Aber Fälle der nationalen Sicherheit schaffen neue rechtliche Präzedenzfälle.

Der Prozess gegen die „Hongkong 47“ wurde ohne Jury verhandelt, was von der Tradition des Common Law abweicht, einer von Peking gesetzlich auferlegten Befugnis. Den Vorsitz führt eine Gruppe von drei Obersten Richtern, die vom Generaldirektor der Stadt für die Bearbeitung von Fällen der nationalen Sicherheit ernannt werden. In der Stadt wurde kein Fall der nationalen Sicherheit vor einer Jury verhandelt.

Das Gesetz sieht auch eine höhere Grenze für die Kaution vor. Zweiunddreißig Angeklagten wurde die Freilassung gegen Kaution verweigert und sie sind seit 2021 inhaftiert – eine höchst ungewöhnliche Praxis für Fälle, in denen es sich nicht um Mord handelt. Lediglich 15 Personen wurde eine Freilassung gegen Kaution gewährt, bei zweien von ihnen wurde der Antrag jedoch später wegen Verstoßes gegen die Kautionsauflagen zurückgezogen.

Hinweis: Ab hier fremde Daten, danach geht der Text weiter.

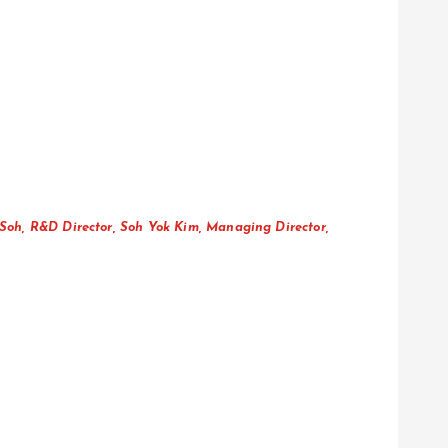
Soh, R&D Director, Soh Yok Kim, Managing Director,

In extremen Fällen besteht auch die Möglichkeit, Fälle zur Verhandlung auf das Festland zu verlegen. Der Regierungschef der Stadt, John Lee, wurde gefragt, ob ein kürzlich parteiübergreifender US-Gesetzentwurf, der Sanktionen gegen Hongkonger Beamte, Richter und Staatsanwälte vorsieht, die an Fällen der nationalen Sicherheit beteiligt sind, dazu führen würde, dass Fälle über die Grenze verlagert werden.

„Ich bin zuversichtlich, dass Hongkong die nationalen Sicherheitsrisiken, denen wir ausgesetzt sind, bewältigen kann, einschließlich einiger bestehender Fälle, insbesondere großer Fälle“, sagte Lee und vertraute den Richtern und Strafverfolgungsbeamten der Stadt.

Westliche Juristen und Regierungen beklagten die Art und Weise, wie das nationale Sicherheitsgesetz der richterlichen Unabhängigkeit der Stadt einen Schlag versetzt hat, doch die Behörden in Peking und Hongkong argumentierten, dass es sich um eine Frage der nationalen Sicherheit handele, und warnten ausländische Parteien davor, sich in innere Angelegenheiten einzumischen Stadtgerichte. System.

Bevor der Prozess im Februar begann, bezeichnete die Regierung Hongkongs die Kritik am Prozess als „Skandalisierung des Strafjustizverfahrens“ und „eine ungeheuerliche Tat, die die Rechtsstaatlichkeit Hongkongs untergräbt“.

Die Wahlen zur gesetzgebenden Versammlung – die die Angeklagten gehofft hatten, durch eine Vorwahl zu gewinnen – wurden aufgrund gesundheitlicher Bedenken, die von den Behörden während der Coronavirus-Pandemie angeführt wurden, auf 2021 verschoben.

Während der Verschiebung haben die Behörden in Peking und Hongkong die Wahlregeln der Stadt umgeschrieben und ein strengeres Überprüfungssystem eingeführt, um Kandidaten auszusortieren, die als „unpatriotisch“ gelten.

Im Legislativrat von Hongkong gibt es derzeit keine demokratiefreundlichen Abgeordneten, und bei den bevorstehenden Bezirksratswahlen im Dezember gibt es auch keine demokratiefreundlichen Kandidaten.